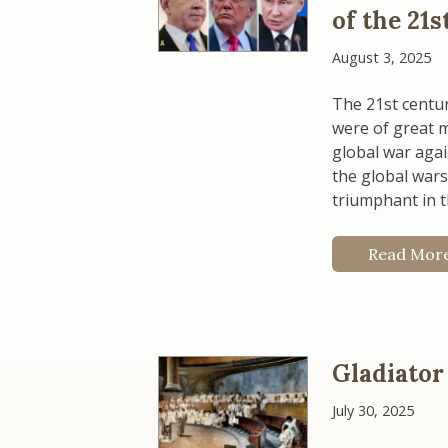
of the 21
August 3, 2025
The 21st centur
were of great 
global war aga
the global war
triumphant in t
Read Mor
Gladiator
July 30, 2025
* * * *
> GOAL OF THE EXERCISE
The output should consist of every entry above, printed exactly, with the images removed.

> WRITTEN SOLUTION
of the 21
August 3, 2025
The 21st centur
were of great 
global war aga
the global war
triumphant in t
Read Mor
Gladiator
July 30, 2025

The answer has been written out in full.